South Carolina Attorney General Alan Wilson has joined five other states in public support of a several small business owners and taxpayers who have filed suit against the federal government’s healthcare reform as enforced by the Internal Revenue Service in states without healthcare exchanges.
The lawsuit, Halbig v. Sebelius, contends that the IRS cannot enforce a rule that would “punish” large employers with penalties in the 34 states (including South Carolina) without a state-based healthcare exchange, like South Carolina. A recent court decision sided with the federal government. According to court documents, the ruling concluded: “The IRS Rule is consistent with the text, structure, and purpose of the Affordable Care Act.”
But the plaintiffs and Wilson disagree, saying that the tax penalty funds a subsidy within states that run their own exchanges, but the Affordable Care Act did not specify that a penalty could also be enforced in those states without exchanges.
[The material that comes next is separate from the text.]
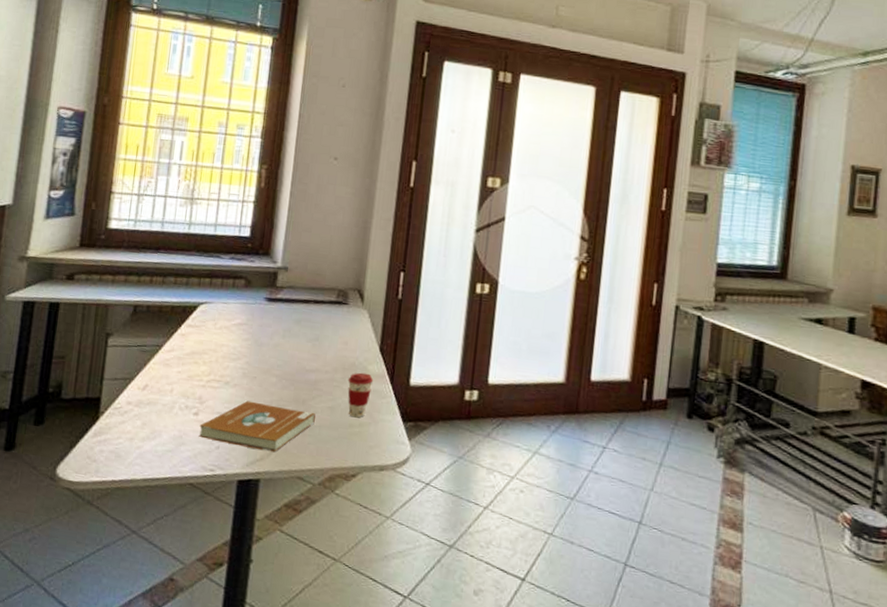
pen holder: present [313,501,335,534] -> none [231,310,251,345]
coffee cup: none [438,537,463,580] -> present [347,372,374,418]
The case now could be heard by a Washington, D.C., circuit court.
“You have a federal agency that has completely re-written the Affordable Care Act,” Wilson told South Carolina Radio Network. “Our job is to protect not only the law and the intent of the law but to protect the process by which that law is enforced. When you violate that process than you’ve created anarchy in our system of governance.”
The other states signing onto the amicus brief in favor of the plaintiffs include Alabama, Georgia, Nebraska, Oklahoma and West Virginia — none of which created their own healthcare exchanges. Seventeen states in the nation did create the healthcare exchanges.